| Exercise |
Print the following material word for word, leaving out the pictures.
** START **
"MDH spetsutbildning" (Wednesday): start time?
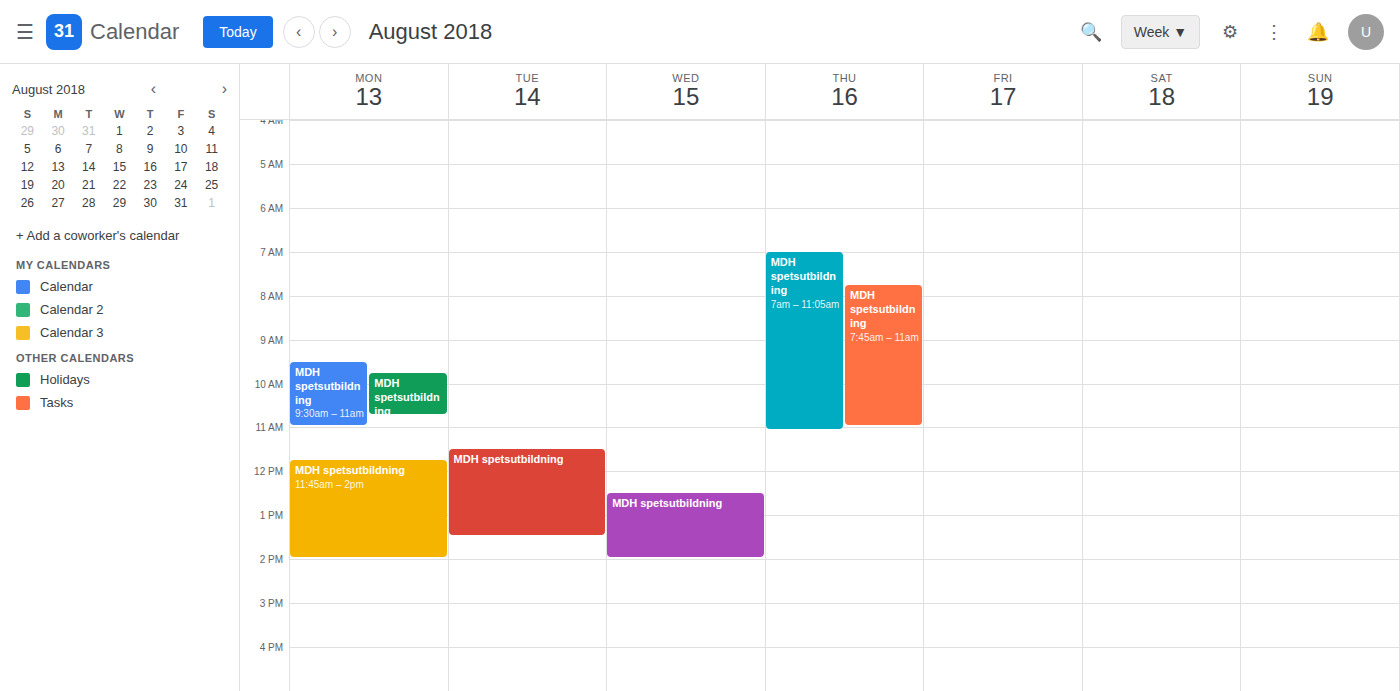
12:30 PM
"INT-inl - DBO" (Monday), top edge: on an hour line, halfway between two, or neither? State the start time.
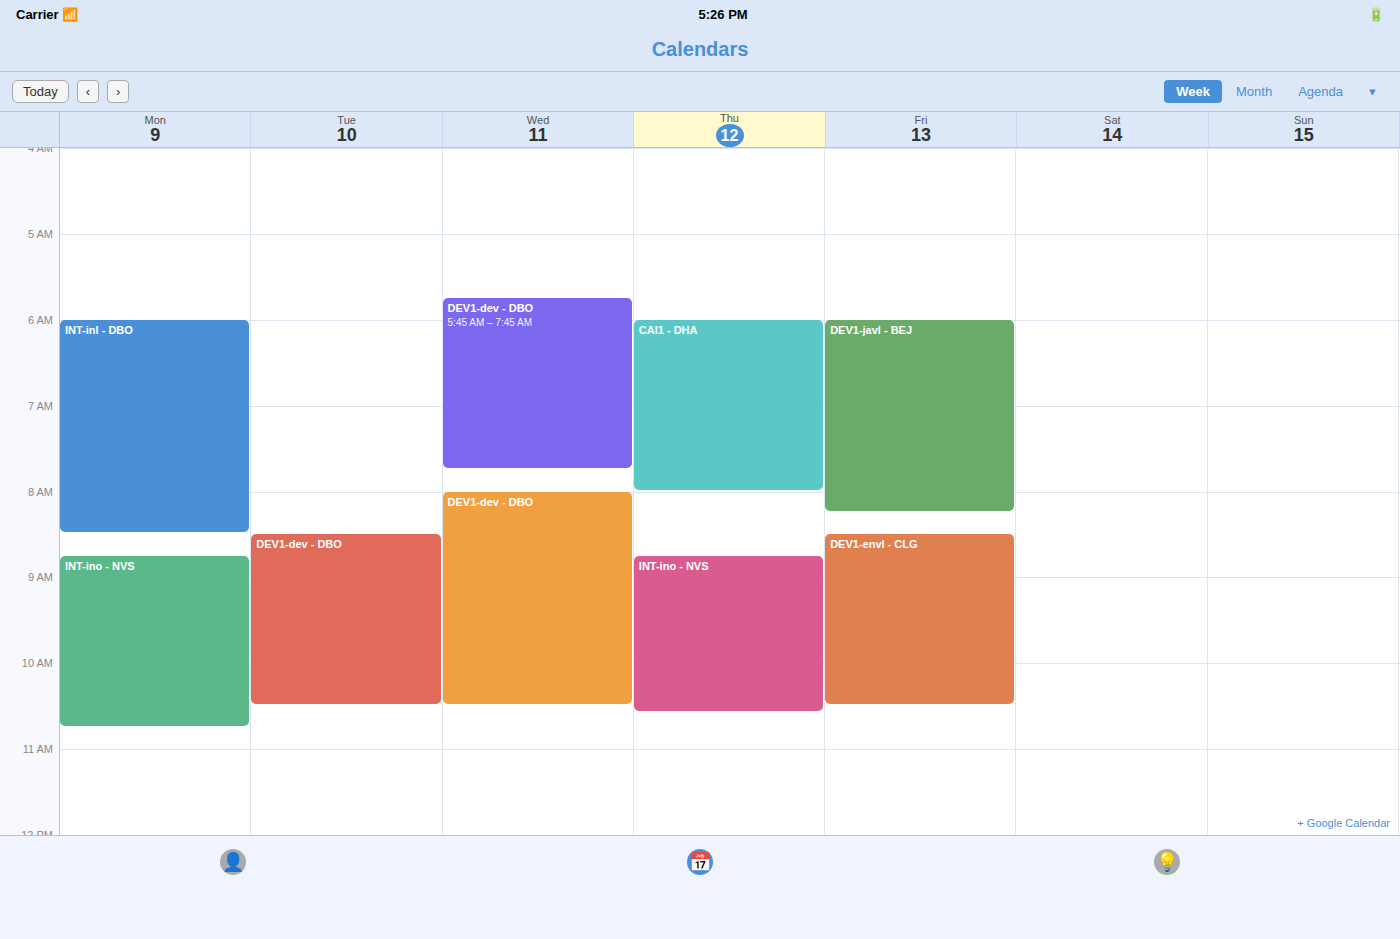
06:00 -- exactly on the 06:00 line.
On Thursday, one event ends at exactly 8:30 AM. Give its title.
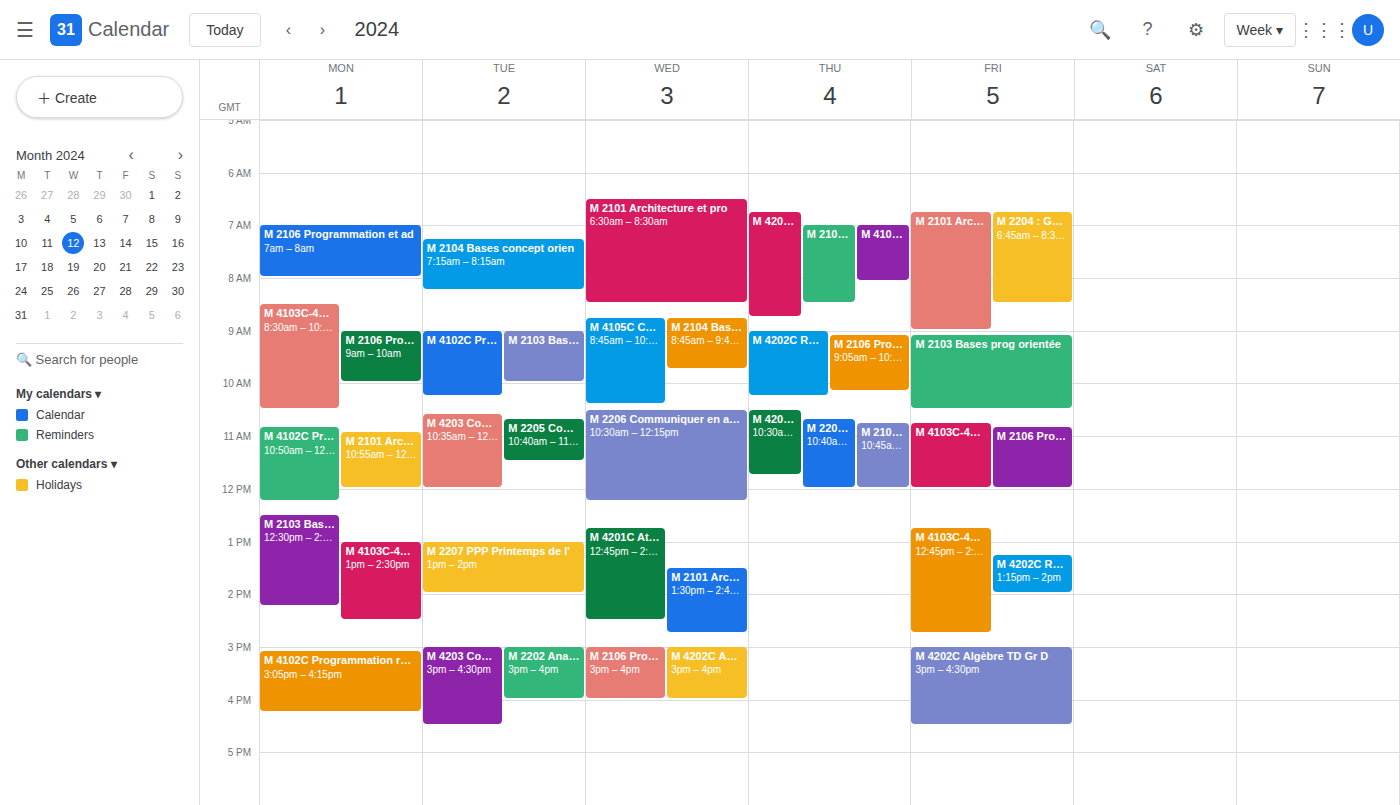
"M 2101 Architecture et pro"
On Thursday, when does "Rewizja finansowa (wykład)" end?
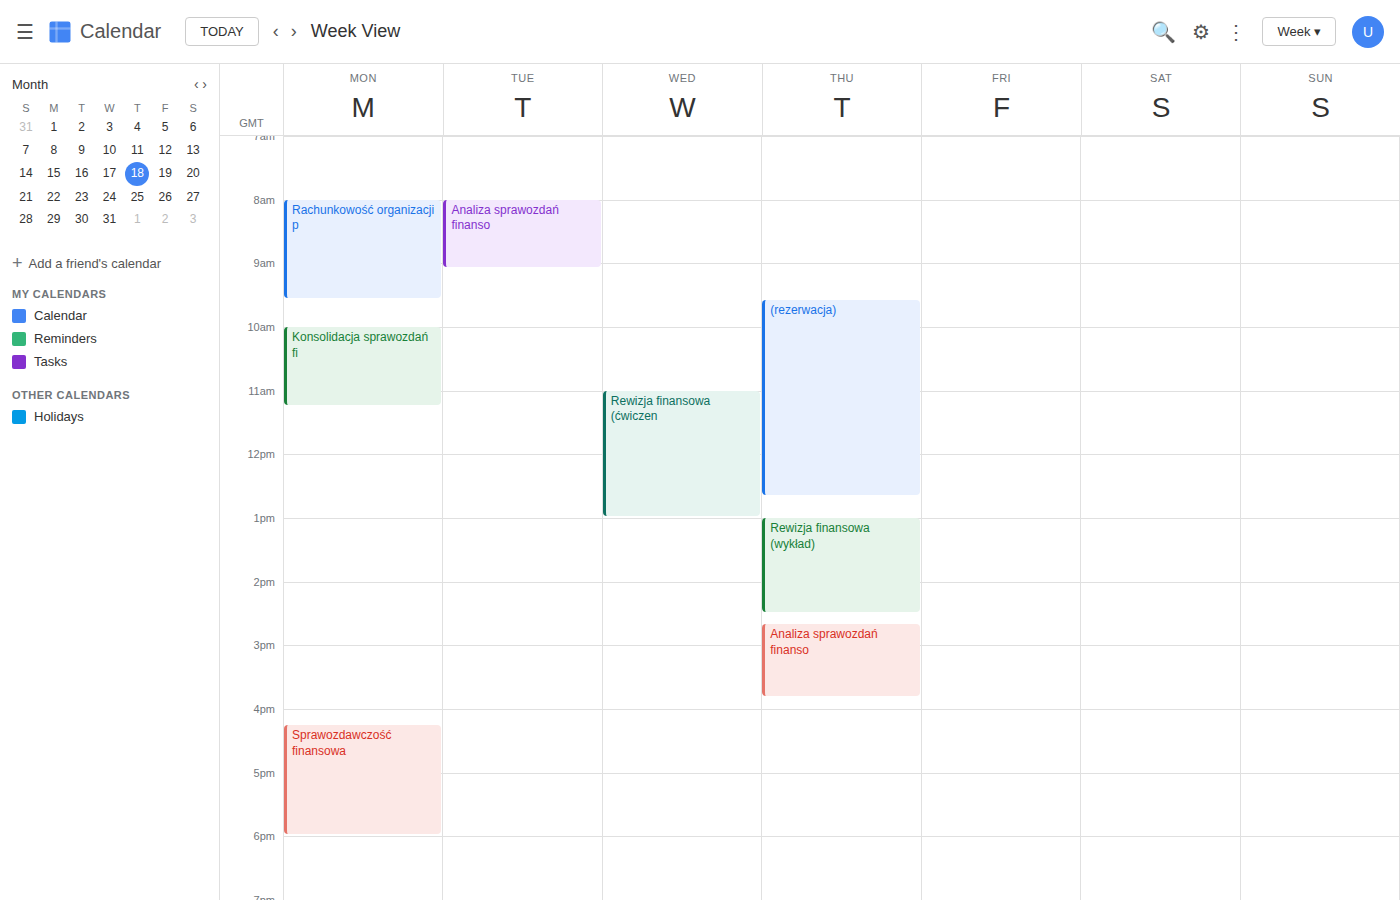
2:30 PM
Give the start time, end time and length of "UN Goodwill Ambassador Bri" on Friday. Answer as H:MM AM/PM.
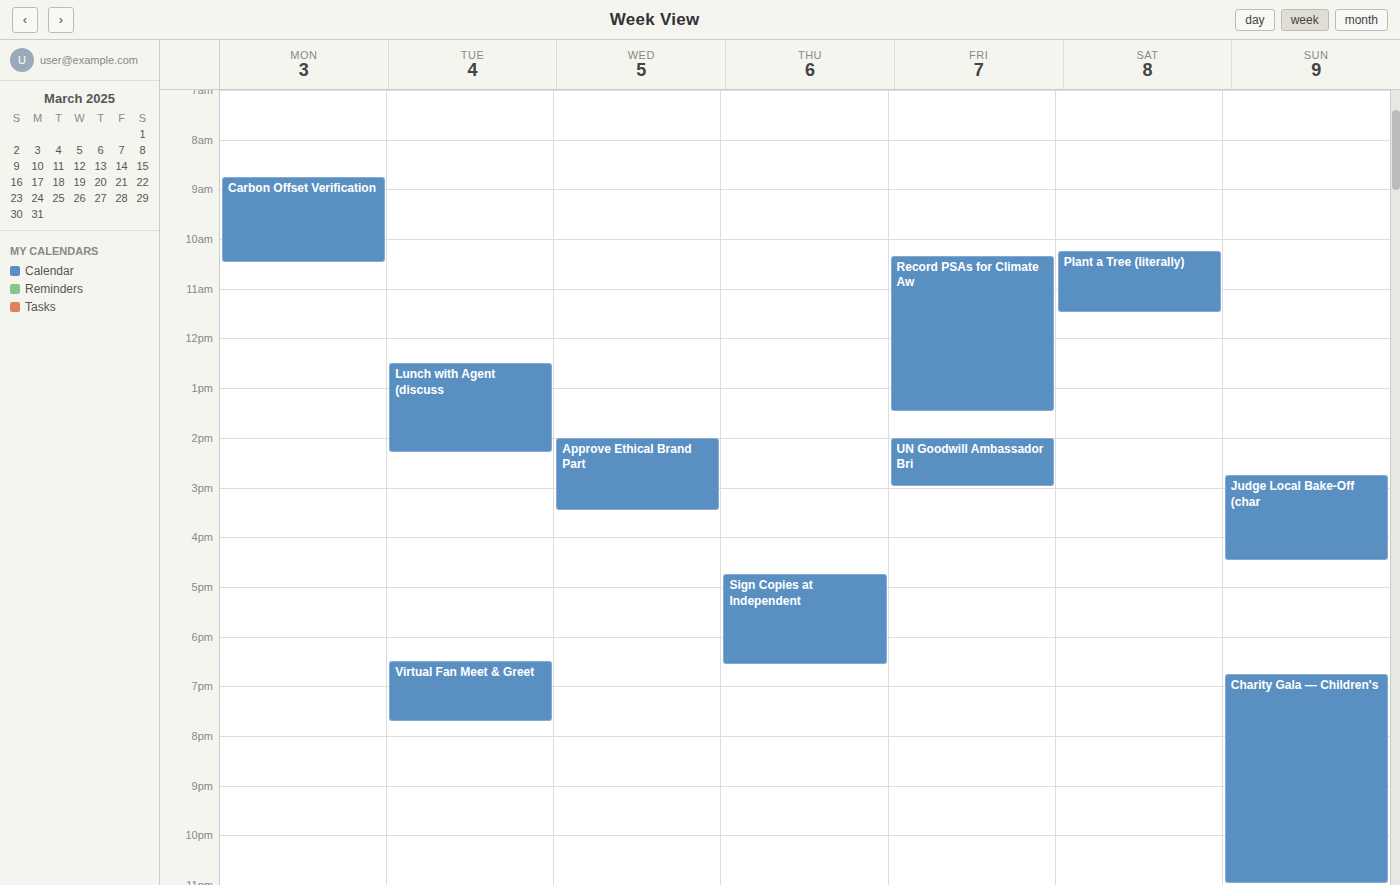
2:00 PM to 3:00 PM, 1 hour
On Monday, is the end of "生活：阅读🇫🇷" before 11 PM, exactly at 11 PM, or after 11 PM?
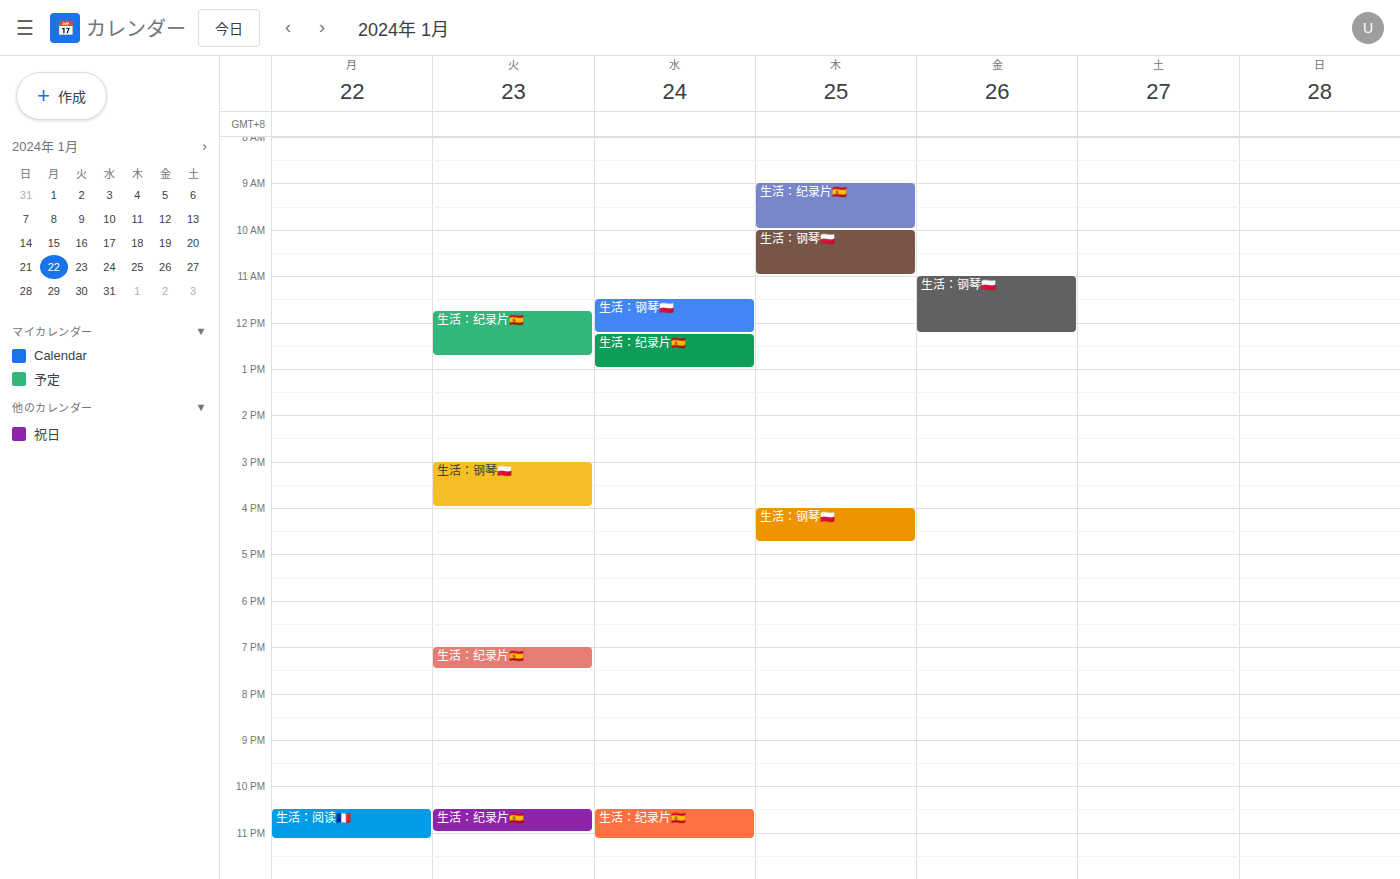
** END **
| Correct answer |
"MDH spetsutbildning" (Wednesday): start time?
12:30 PM
"INT-inl - DBO" (Monday), top edge: on an hour line, halfway between two, or neither? State the start time.
06:00 -- exactly on the 06:00 line.
On Thursday, one event ends at exactly 8:30 AM. Give its title.
"M 2101 Architecture et pro"
On Thursday, when does "Rewizja finansowa (wykład)" end?
2:30 PM
Give the start time, end time and length of "UN Goodwill Ambassador Bri" on Friday. Answer as H:MM AM/PM.
2:00 PM to 3:00 PM, 1 hour
On Monday, is the end of "生活：阅读🇫🇷" before 11 PM, exactly at 11 PM, or after 11 PM?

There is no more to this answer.